Property Prices up 13.8% in London in the past year

The latest market trend data from the Land Registry shows that prices rose an average of 0.7% in February and have risen 5.3% since February 2013.

The average house price in England and Wales now stands at £170,000 compared with the peak of £181,658 in November 2007.

More than 70,500 residential properties in England and Wales were lodged for registration at the Land Registry in February ranging from £11,500 to £21,750,000.

Repossession volumes decreased by 24% in December 2013 to 966 compared with 1,278 in December 2012.

Unsurprisingly London has seen the greatest price increase in the past 12 months with prices going up 13.8%. Wales experienced the greatest monthly rise in February with a movement of 1.6%.

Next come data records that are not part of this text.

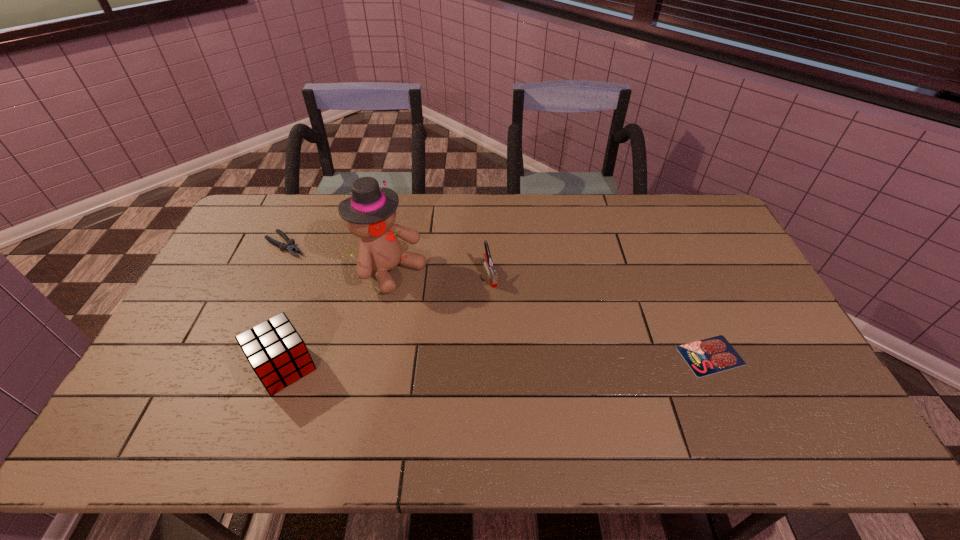
Identify the location of vacant position located 0.250m on the front-facing side of the third object from right to left. The width and height of the screenshot is (960, 540). (483, 323).

This screenshot has height=540, width=960. Identify the location of vacant space located 0.310m on the front-facing side of the third object from right to left. (500, 333).

Find the location of a particular element. Image resolution: width=960 pixels, height=540 pixels. vacant space situated 0.050m on the front-facing side of the third object from right to left is located at coordinates (430, 293).

The image size is (960, 540). What are the coordinates of `vacant space located 0.170m on the handle side of the stapler` in the screenshot? It's located at (509, 329).

Locate an element on the screen. The width and height of the screenshot is (960, 540). vacant region located on the handle side of the stapler is located at coordinates (514, 340).

Locate an element on the screen. free space located on the handle side of the stapler is located at coordinates (509, 329).

Where is `vacant area situated 0.210m at the gripping part of the pliers`? The image size is (960, 540). vacant area situated 0.210m at the gripping part of the pliers is located at coordinates (339, 283).

Where is `vacant space located at the gripping part of the pliers`? This screenshot has width=960, height=540. vacant space located at the gripping part of the pliers is located at coordinates (341, 285).

Find the location of a particular element. This screenshot has width=960, height=540. free space located at the gripping part of the pliers is located at coordinates (360, 299).

Locate an element on the screen. This screenshot has height=540, width=960. object that is at the far edge is located at coordinates (290, 247).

Commenting on the data, Nicholas Ayre, managing director of homebuying agency Home Fusion, said: “The gulf in property prices across the UK grows ever bigger with London house prices hitting a new all-time high in February, up 13.8% in a year. Transaction volumes are rising but are still some way off the peak of the market and the lack of supply is helping fuel soaring house prices in parts of the country. There are growing fears that if we are not in bubble territory yet it won’t be long before we are, with the Bank of England raising the alarm about borrowers over-extending themselves.

“The problem mortgage borrowers have is that they are competing against cash buyers who don’t have the same affordability constraints. Governor Mark Carney has commented that he can’t control house prices because he has no sway over those cash buyers who aren’t affected by interest rate rises. While buyers from overseas are playing a part, it is not just international purchasers who are in the fortunate position of buying for cash: many of my clients who do so are from the UK, and are downsizing from larger homes.

“Lenders are stricter and the bad old days where it was possible to borrow up to seven times income are long gone. However, borrowers still need to do a reality check and consider whether they could afford the mortgage if there was a 1% rise in interest rates – or more. If not, it’s important to be realistic and rein in the borrowing.

“Supply constraints are not going to be resolved anytime soon. The Government has made the right noises about building more homes but this takes time. In the meantime, prices are likely to rise higher and we could well find that the illusory bubble becomes a dangerous reality.”